In the blog post about textile waste below, copy word for word the passage starting at "My daughter was" and ending at "more self confidence.".

*Text section:*
┏━━

Stepping Up

I always have an open mind as you cannot predict what is going to happen today or tomorrow or the next day or who you are going to meet. Chance meetings with someone can create opportunities like what happened yesterday.
My daughter was at an online sales platform conference with many other vendors and one of those vendors happens to manufacture blankets. What she did amazed me and made me proud all at the same time as she approached this person representing this company who turned out to be the owner. If you knew my daughter she would not say boo to anyone and she knows I always drum it into my kids you have to seize the moment and not hesitate. How many times do you go home and regret not speaking to someone and missed the opportunity? I am just happy she stepped up which shows she has grown and has more self confidence.
It turns out this company manufactures more than 20 types of blankets including dog blankets and they also import textile waste. My daughter assumed they must create their own waste from the textile waste during the manufacturing process and it turns out they do just that. We are not interested in buying the textile waste they import as I can only imagine the prices would not be competitive knowing the logistics prices of containers and shipping. The waste they generate during the manufacturing process is what we are after and that should be dirt cheap.
I have a suspicion they buy the cotton reel textile waste which is the process of taking clothing and rags back to cotton on a reel. This is a specialized operation and would obviously be cheaper than buying virgin non used cotton. I do not see them buying the type of textile waste we buy because to make that into a blanket fit for human purposes would take some imagination and skill.
From those that follow my posts know that we manufacture and stuff punch bags and one of the stuffing materials required is clean textile waste. It is hard to believe that sourcing textile waste is very difficult and it has monetary value. Who is using it I have no idea and what it is being used for again I do not know. There is one company left supplying punch bags in South Africa and knowing our market share their days must be numbered. All this means is our volumes will suddenly increase when that company goes under. This is a good problem to have, but it is still a problem trying to find more textile waste.

┗━━

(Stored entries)
┏━━

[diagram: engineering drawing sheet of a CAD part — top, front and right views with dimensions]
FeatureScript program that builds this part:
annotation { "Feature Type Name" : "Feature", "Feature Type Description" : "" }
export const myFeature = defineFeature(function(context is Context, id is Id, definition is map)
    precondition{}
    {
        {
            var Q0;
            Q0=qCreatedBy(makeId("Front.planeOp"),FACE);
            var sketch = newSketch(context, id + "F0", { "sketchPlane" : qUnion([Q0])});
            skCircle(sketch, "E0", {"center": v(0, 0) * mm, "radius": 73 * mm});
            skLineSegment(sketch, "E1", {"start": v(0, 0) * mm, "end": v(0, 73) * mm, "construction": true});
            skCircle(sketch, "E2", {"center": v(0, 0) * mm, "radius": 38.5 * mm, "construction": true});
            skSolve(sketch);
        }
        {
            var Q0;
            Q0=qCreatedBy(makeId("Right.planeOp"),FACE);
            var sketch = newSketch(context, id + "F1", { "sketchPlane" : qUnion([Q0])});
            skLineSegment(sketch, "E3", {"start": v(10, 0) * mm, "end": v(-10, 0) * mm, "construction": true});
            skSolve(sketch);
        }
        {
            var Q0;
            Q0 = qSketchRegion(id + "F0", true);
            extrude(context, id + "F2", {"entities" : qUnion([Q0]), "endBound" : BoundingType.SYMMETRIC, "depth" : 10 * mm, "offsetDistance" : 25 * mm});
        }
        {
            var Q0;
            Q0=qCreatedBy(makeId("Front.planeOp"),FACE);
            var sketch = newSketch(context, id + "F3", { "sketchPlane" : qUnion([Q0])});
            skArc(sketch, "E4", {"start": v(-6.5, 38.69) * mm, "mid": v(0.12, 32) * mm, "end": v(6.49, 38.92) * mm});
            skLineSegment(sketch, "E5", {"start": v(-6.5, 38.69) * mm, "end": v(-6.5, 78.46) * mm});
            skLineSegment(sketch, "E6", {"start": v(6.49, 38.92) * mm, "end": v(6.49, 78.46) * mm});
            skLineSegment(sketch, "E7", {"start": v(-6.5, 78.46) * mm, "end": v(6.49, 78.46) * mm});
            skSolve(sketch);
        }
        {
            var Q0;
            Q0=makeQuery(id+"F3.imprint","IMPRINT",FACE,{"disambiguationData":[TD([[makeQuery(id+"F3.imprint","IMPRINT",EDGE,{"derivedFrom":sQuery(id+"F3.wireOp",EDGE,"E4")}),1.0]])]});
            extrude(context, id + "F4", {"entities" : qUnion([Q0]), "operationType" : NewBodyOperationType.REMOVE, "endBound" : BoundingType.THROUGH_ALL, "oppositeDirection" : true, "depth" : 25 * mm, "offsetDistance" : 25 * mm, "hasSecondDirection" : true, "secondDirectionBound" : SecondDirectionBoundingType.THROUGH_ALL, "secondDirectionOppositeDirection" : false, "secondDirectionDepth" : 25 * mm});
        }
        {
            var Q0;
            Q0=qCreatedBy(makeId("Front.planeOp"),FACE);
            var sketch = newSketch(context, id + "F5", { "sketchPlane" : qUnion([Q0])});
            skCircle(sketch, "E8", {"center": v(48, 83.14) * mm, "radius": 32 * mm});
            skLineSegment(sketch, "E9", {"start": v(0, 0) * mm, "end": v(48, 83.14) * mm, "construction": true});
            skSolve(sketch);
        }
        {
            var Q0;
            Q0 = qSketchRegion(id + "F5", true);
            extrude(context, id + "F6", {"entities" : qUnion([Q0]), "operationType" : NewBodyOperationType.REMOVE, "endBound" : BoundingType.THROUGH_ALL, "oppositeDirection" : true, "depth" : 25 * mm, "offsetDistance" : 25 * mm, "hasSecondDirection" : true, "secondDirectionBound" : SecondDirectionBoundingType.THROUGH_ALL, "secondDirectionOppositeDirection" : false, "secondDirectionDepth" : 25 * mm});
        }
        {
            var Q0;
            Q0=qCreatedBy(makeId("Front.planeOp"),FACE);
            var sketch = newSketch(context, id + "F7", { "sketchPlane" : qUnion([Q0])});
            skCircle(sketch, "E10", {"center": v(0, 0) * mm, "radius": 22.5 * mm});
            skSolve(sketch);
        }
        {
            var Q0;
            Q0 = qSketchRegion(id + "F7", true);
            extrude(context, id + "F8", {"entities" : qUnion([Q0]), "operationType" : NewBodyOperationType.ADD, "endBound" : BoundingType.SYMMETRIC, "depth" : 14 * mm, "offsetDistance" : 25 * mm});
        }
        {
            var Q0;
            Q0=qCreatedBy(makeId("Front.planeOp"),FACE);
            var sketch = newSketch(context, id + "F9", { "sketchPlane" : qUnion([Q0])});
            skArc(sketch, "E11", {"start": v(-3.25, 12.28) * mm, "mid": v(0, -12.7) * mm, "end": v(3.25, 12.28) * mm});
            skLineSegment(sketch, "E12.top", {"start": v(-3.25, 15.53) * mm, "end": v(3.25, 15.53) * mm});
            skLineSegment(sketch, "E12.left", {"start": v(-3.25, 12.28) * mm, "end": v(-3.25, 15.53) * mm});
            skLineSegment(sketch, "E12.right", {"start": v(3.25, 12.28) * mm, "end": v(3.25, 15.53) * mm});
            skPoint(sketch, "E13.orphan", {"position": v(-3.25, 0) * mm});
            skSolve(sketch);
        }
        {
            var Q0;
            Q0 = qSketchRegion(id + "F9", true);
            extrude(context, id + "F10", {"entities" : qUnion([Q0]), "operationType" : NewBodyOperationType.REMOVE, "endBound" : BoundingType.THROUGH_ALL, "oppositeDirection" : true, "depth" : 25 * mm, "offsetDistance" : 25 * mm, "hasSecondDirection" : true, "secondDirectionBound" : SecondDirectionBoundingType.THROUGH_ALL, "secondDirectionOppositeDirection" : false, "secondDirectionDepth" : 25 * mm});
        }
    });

┗━━

*Reply:*
My daughter was at an online sales platform conference with many other vendors and one of those vendors happens to manufacture blankets. What she did amazed me and made me proud all at the same time as she approached this person representing this company who turned out to be the owner. If you knew my daughter she would not say boo to anyone and she knows I always drum it into my kids you have to seize the moment and not hesitate. How many times do you go home and regret not speaking to someone and missed the opportunity? I am just happy she stepped up which shows she has grown and has more self confidence.